## Items listed in a dataset

'''

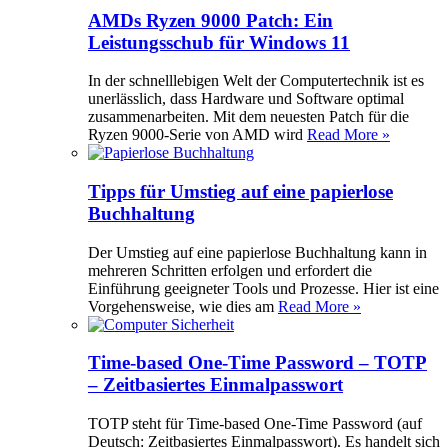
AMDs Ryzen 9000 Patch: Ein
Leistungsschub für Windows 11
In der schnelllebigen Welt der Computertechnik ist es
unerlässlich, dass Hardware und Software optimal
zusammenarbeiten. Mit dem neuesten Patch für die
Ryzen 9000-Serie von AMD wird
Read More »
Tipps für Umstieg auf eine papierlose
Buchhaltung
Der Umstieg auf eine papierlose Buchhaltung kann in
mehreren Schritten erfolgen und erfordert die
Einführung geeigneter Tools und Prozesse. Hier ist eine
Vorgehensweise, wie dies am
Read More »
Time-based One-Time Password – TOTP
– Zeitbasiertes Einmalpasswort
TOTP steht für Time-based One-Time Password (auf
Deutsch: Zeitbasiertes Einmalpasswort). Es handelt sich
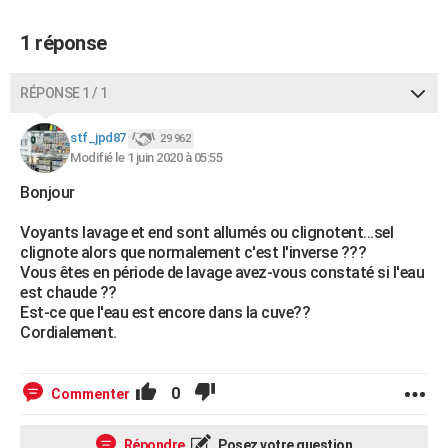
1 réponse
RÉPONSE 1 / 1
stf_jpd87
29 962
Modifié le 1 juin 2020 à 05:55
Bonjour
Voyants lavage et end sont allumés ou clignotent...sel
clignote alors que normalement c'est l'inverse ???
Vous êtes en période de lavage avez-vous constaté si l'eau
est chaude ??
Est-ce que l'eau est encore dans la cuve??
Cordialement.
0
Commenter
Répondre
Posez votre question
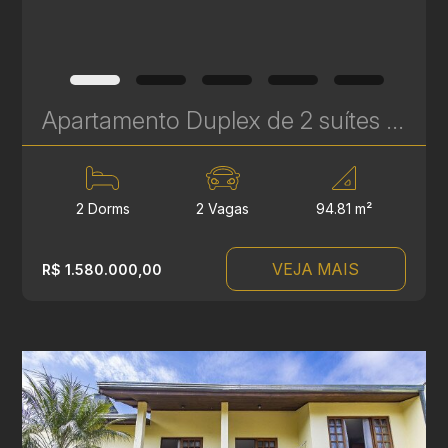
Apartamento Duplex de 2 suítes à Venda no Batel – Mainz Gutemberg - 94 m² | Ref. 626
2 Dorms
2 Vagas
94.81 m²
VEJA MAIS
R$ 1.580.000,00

'''

## Description of the task
What is needed is every entry above, repeated exactly, with the pictures dropped.

## Solution
AMDs Ryzen 9000 Patch: Ein
Leistungsschub für Windows 11
In der schnelllebigen Welt der Computertechnik ist es
unerlässlich, dass Hardware und Software optimal
zusammenarbeiten. Mit dem neuesten Patch für die
Ryzen 9000-Serie von AMD wird
Read More »
Tipps für Umstieg auf eine papierlose
Buchhaltung
Der Umstieg auf eine papierlose Buchhaltung kann in
mehreren Schritten erfolgen und erfordert die
Einführung geeigneter Tools und Prozesse. Hier ist eine
Vorgehensweise, wie dies am
Read More »
Time-based One-Time Password – TOTP
– Zeitbasiertes Einmalpasswort
TOTP steht für Time-based One-Time Password (auf
Deutsch: Zeitbasiertes Einmalpasswort). Es handelt sich
1 réponse
RÉPONSE 1 / 1
stf_jpd87
29 962
Modifié le 1 juin 2020 à 05:55
Bonjour
Voyants lavage et end sont allumés ou clignotent...sel
clignote alors que normalement c'est l'inverse ???
Vous êtes en période de lavage avez-vous constaté si l'eau
est chaude ??
Est-ce que l'eau est encore dans la cuve??
Cordialement.
0
Commenter
Répondre
Posez votre question
Apartamento Duplex de 2 suítes à Venda no Batel – Mainz Gutemberg - 94 m² | Ref. 626
2 Dorms
2 Vagas
94.81 m²
VEJA MAIS
R$ 1.580.000,00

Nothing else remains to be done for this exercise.